L’hypnose endort son corps. Elle étend ses jambes et s’allonge, pose sa tête sur le drap blanc. Au plafond, la mer crépuscule s’est levée. Son époux y nage et s’y noie pour l’éternité, immortellement assassiné. Les bras étendus au sol, dans le drap froissé comme à la surface de l’eau, elle s’anime et ondoie. Elle replie ses jambes et frotte ses cuisses l’une contre l’autre. Ses yeux restent entrouverts. Sa bouche se dessèche et elle rêve, tandis que ses mains rejoignent son bassin. Un désir douloureux de le tenir là, lui tout entier en son seing, emprisonné par ses hanches, lui envoie un filet humide dans le sexe.

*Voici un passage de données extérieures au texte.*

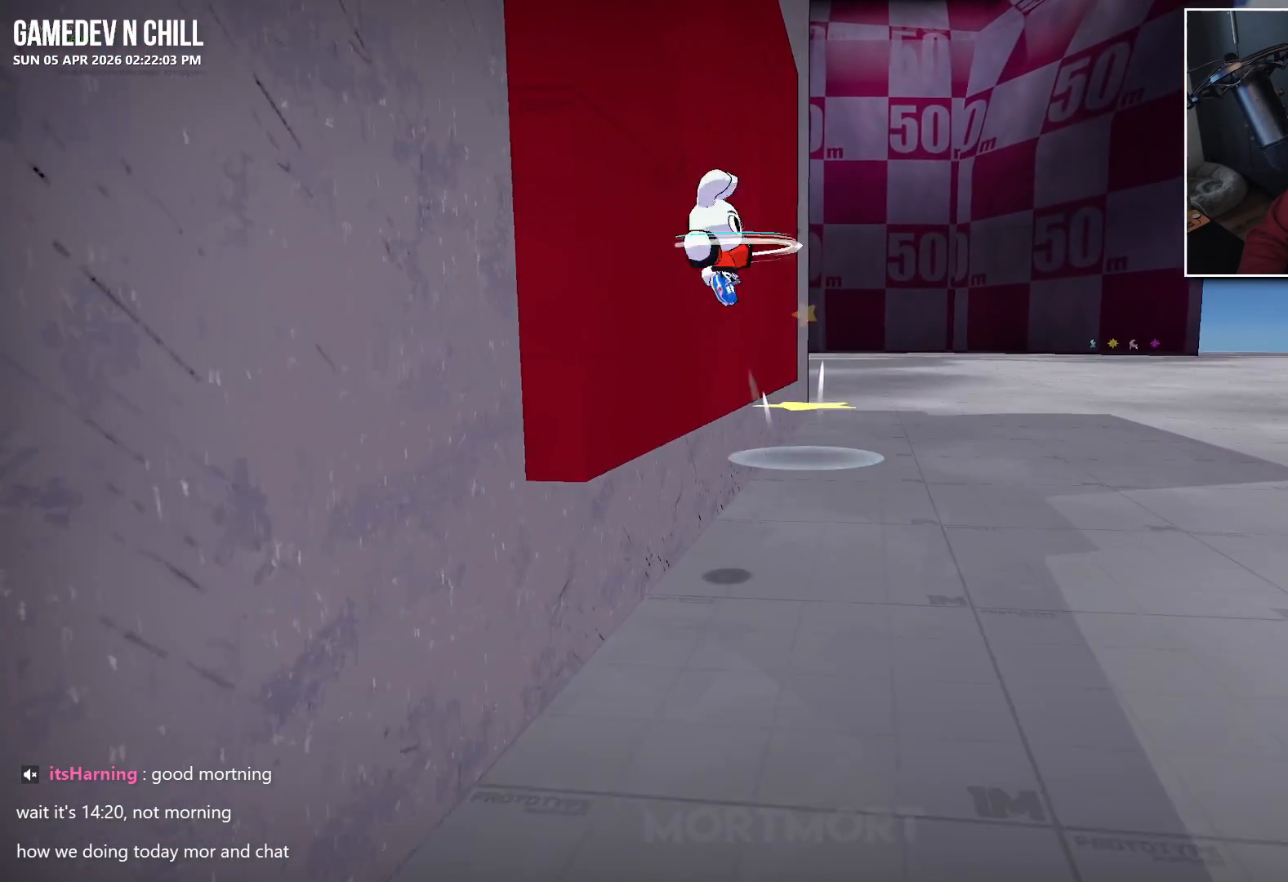
{"buttons": [], "left_stick": "up-left", "right_stick": "center", "events": []}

Elle fait glisser un coin du drap entre ses jambes, et le tient là, serré, pour épancher les eaux répandues par elle, qui l’ont noyé, lui, l’époux, dans l’écran de télévision, jusqu’au plafond.
Plus tard, elle s’endort.

Le lendemain, tôt le matin, elle se réveille et n’a pas oublié. Elle est triste. Elle regrette. Elle ne craint pas pour sa liberté, mais pour son âme. Elle a commis une abomination, et au jour dernier, elle sera jugée. Punie. Son âme damnée. Elle serre ses mains l’une contre l’autre et s’aperçoit qu’elles sont moites. Dans le miroir de la salle de bain, son visage s’est empourpré, et ses pupilles dilatées ; le désir qui lui reprend le corps lui est étranger. Elle désespère. Je suis perdue, dit-elle, et cette fois-ci elle n’en peut plus et décide de descendre au bar, de se payer un verre et de céder aux avances indélicates du jeune Bengali, s’il se trouve encore là.

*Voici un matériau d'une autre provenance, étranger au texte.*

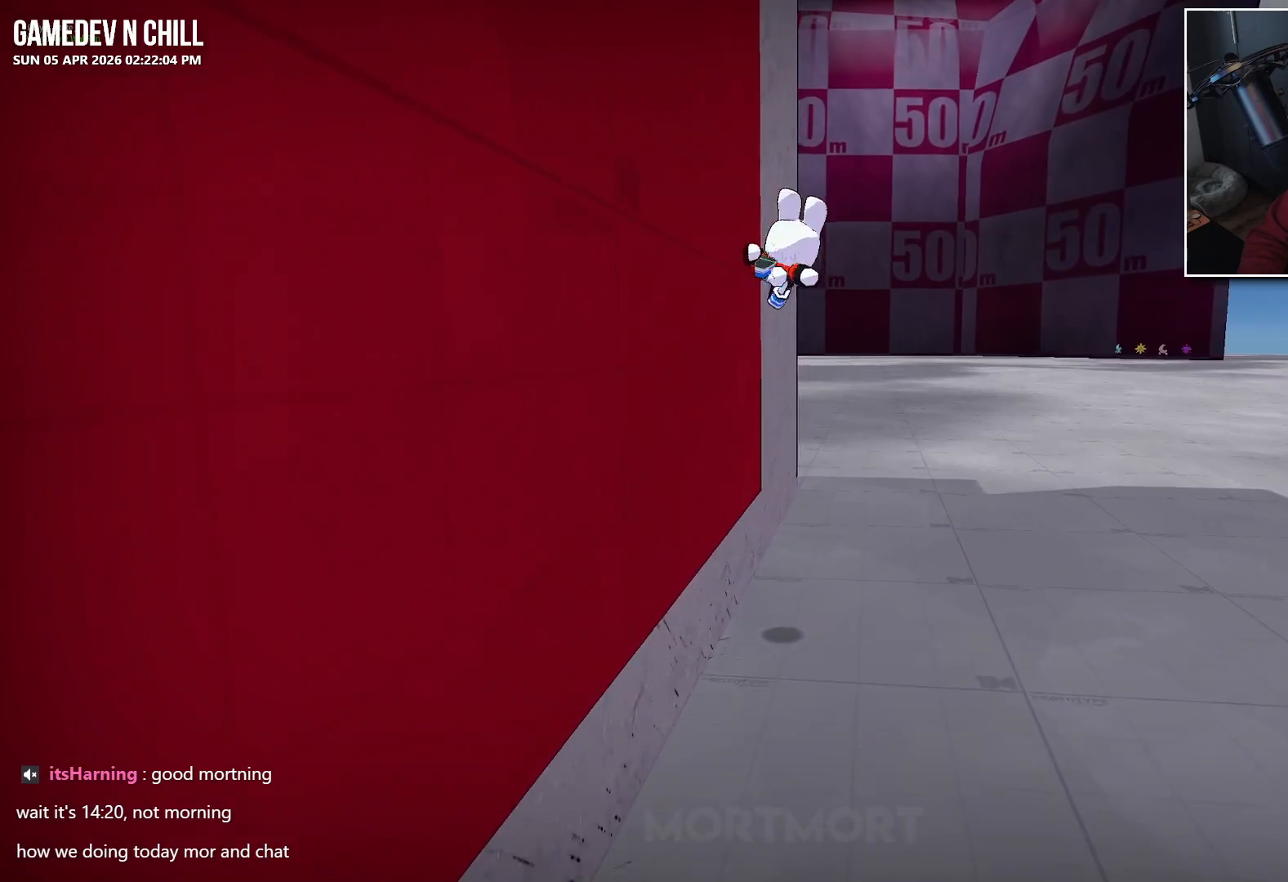
{"buttons": [], "left_stick": "down-left", "right_stick": "left", "events": [[200, "left_stick", "down"], [433, "left_stick", "down-left"]]}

La lumière dans le hall lui brûle le visage. Elle se dit, traversant le vaste espace, il m’aura fait tant de mal, à m’aimer ainsi comme jamais puis à disparaître, à me laisser croire qu’il était mort, à me laisser mourir après lui, cette douleur insupportable au point de préférer la mort, au point enfin de préférer la sienne, le jour de son retour, le jour où la douleur a cessé, mais il a bien fallu qu’il paie.

L'hôtel du bout du monde - introduction

La pourriture du monde avait produit un lieu situé en son centre, au croisement de toutes les voix de sa cacophonie ; un refuge pour les âmes solitaires et les échoués en tous genres ; un hôtel à la verticale des autoroutes ; une cage infernale habitée par des fous.